* WORK ORDER *
Every entry below should be printed exactly.
■ ■ ■ ■
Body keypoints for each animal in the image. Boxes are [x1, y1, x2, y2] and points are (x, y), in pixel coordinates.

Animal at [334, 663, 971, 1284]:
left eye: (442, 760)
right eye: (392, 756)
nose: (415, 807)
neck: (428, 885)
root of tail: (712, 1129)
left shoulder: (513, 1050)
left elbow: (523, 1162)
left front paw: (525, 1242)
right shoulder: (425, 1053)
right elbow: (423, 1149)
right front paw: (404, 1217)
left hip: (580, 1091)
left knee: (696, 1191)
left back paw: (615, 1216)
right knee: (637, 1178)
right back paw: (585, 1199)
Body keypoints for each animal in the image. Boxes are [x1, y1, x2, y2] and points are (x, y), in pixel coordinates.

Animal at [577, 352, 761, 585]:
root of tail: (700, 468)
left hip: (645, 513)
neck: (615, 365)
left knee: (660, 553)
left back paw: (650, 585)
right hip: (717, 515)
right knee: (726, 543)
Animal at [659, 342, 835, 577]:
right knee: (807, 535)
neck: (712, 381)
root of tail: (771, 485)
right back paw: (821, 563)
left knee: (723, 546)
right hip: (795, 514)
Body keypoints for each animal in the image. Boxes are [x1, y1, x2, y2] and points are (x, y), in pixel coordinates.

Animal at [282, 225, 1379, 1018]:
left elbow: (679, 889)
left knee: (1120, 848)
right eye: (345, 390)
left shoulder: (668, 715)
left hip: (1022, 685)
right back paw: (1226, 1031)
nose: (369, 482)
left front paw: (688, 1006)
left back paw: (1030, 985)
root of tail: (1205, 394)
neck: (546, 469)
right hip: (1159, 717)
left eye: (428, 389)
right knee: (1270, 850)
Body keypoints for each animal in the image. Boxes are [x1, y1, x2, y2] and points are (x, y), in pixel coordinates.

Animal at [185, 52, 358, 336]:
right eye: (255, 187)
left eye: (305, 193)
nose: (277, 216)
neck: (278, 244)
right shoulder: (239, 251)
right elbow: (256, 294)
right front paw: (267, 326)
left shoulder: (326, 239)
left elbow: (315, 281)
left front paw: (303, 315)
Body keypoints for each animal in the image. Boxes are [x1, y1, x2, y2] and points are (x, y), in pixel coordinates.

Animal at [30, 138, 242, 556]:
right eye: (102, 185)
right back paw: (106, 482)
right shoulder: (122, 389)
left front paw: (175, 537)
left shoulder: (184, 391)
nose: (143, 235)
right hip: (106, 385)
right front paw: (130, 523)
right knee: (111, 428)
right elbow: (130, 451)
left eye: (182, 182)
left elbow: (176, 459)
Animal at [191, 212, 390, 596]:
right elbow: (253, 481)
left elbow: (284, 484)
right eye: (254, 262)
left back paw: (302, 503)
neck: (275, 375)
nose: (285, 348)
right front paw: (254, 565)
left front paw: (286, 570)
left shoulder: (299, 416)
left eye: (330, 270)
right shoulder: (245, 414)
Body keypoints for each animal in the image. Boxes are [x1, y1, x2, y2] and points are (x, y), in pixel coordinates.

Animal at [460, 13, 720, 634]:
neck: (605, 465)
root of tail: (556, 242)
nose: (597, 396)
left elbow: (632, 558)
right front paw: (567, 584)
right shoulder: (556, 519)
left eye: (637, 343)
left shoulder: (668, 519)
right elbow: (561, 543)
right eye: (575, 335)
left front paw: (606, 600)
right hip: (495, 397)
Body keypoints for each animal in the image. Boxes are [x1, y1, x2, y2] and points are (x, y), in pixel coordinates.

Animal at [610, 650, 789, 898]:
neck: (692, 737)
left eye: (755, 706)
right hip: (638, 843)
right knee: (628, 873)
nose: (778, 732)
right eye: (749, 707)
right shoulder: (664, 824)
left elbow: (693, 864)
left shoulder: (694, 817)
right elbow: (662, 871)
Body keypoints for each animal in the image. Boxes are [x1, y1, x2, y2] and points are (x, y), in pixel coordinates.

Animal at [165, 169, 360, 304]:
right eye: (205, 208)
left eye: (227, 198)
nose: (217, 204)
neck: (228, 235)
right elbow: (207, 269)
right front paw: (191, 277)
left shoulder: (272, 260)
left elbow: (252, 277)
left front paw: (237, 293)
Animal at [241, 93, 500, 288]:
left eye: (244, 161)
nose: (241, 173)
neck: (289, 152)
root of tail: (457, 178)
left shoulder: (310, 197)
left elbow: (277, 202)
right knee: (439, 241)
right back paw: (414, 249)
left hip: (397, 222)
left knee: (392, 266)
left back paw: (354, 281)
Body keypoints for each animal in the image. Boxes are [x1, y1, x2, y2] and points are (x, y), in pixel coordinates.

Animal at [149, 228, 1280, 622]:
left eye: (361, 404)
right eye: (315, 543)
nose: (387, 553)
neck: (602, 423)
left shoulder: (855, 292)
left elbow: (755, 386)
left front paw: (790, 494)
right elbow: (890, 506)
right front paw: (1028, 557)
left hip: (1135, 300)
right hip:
■ ■ ■ ■
* EXERCISE RESPONSE *
Body keypoints for each animal in the image. Boxes are [x1, y1, x2, y2] and points are (x, y), in pixel coordinates.

Animal at [334, 663, 971, 1284]:
left eye: (442, 760)
right eye: (392, 756)
nose: (415, 807)
neck: (428, 885)
root of tail: (712, 1129)
left shoulder: (513, 1050)
left elbow: (523, 1162)
left front paw: (525, 1242)
right shoulder: (425, 1053)
right elbow: (423, 1149)
right front paw: (404, 1217)
left hip: (580, 1091)
left knee: (696, 1191)
left back paw: (615, 1216)
right knee: (637, 1178)
right back paw: (585, 1199)
Body keypoints for each animal in the image. Boxes are [x1, y1, x2, y2] and points are (x, y), in pixel coordinates.

Animal at [577, 352, 761, 585]:
root of tail: (700, 468)
left hip: (645, 513)
neck: (615, 365)
left knee: (660, 553)
left back paw: (650, 585)
right hip: (717, 515)
right knee: (726, 543)
Animal at [659, 342, 835, 577]:
right knee: (807, 535)
neck: (712, 381)
root of tail: (771, 485)
right back paw: (821, 563)
left knee: (723, 546)
right hip: (795, 514)
Body keypoints for each animal in the image. Boxes are [x1, y1, x2, y2] and points are (x, y), in pixel coordinates.

Animal at [282, 225, 1379, 1018]:
left elbow: (679, 889)
left knee: (1120, 848)
right eye: (345, 390)
left shoulder: (668, 715)
left hip: (1022, 685)
right back paw: (1226, 1031)
nose: (369, 482)
left front paw: (688, 1006)
left back paw: (1030, 985)
root of tail: (1205, 394)
neck: (546, 469)
right hip: (1159, 717)
left eye: (428, 389)
right knee: (1270, 850)
Body keypoints for each animal in the image. Boxes are [x1, y1, x2, y2] and points are (x, y), in pixel coordinates.

Animal at [185, 52, 358, 336]:
right eye: (255, 187)
left eye: (305, 193)
nose: (277, 216)
neck: (278, 244)
right shoulder: (239, 251)
right elbow: (256, 294)
right front paw: (267, 326)
left shoulder: (326, 239)
left elbow: (315, 281)
left front paw: (303, 315)
Body keypoints for each animal in the image. Boxes are [x1, y1, x2, y2] and points are (x, y), in pixel coordinates.

Animal at [30, 138, 242, 556]:
right eye: (102, 185)
right back paw: (106, 482)
right shoulder: (122, 389)
left front paw: (175, 537)
left shoulder: (184, 391)
nose: (143, 235)
right hip: (106, 385)
right front paw: (130, 523)
right knee: (111, 428)
right elbow: (130, 451)
left eye: (182, 182)
left elbow: (176, 459)
Animal at [191, 212, 390, 596]:
right elbow: (253, 481)
left elbow: (284, 484)
right eye: (254, 262)
left back paw: (302, 503)
neck: (275, 375)
nose: (285, 348)
right front paw: (254, 565)
left front paw: (286, 570)
left shoulder: (299, 416)
left eye: (330, 270)
right shoulder: (245, 414)
Body keypoints for each animal in the image. Boxes are [x1, y1, x2, y2] and points are (x, y), in pixel coordinates.

Animal at [460, 13, 720, 634]:
neck: (605, 465)
root of tail: (556, 242)
nose: (597, 396)
left elbow: (632, 558)
right front paw: (567, 584)
right shoulder: (556, 519)
left eye: (637, 343)
left shoulder: (668, 519)
right elbow: (561, 543)
right eye: (575, 335)
left front paw: (606, 600)
right hip: (495, 397)
Body keypoints for each animal in the image. Boxes are [x1, y1, x2, y2] and points are (x, y), in pixel coordinates.

Animal at [610, 650, 789, 898]:
neck: (692, 737)
left eye: (755, 706)
right hip: (638, 843)
right knee: (628, 873)
nose: (778, 732)
right eye: (749, 707)
right shoulder: (664, 824)
left elbow: (693, 864)
left shoulder: (694, 817)
right elbow: (662, 871)
Body keypoints for each animal in the image. Boxes are [x1, y1, x2, y2] and points are (x, y), in pixel coordinates.

Animal at [165, 169, 360, 304]:
right eye: (205, 208)
left eye: (227, 198)
nose: (217, 204)
neck: (228, 235)
right elbow: (207, 269)
right front paw: (191, 277)
left shoulder: (272, 260)
left elbow: (252, 277)
left front paw: (237, 293)
Animal at [241, 93, 500, 288]:
left eye: (244, 161)
nose: (241, 173)
neck: (289, 152)
root of tail: (457, 178)
left shoulder: (310, 197)
left elbow: (277, 202)
right knee: (439, 241)
right back paw: (414, 249)
left hip: (397, 222)
left knee: (392, 266)
left back paw: (354, 281)
Body keypoints for each animal in the image. Boxes are [x1, y1, x2, y2] and points are (x, y), in pixel coordinates.

Animal at [149, 228, 1280, 622]:
left eye: (361, 404)
right eye: (315, 543)
nose: (387, 553)
neck: (602, 423)
left shoulder: (855, 292)
left elbow: (755, 386)
left front paw: (790, 494)
right elbow: (890, 506)
right front paw: (1028, 557)
left hip: (1135, 300)
right hip:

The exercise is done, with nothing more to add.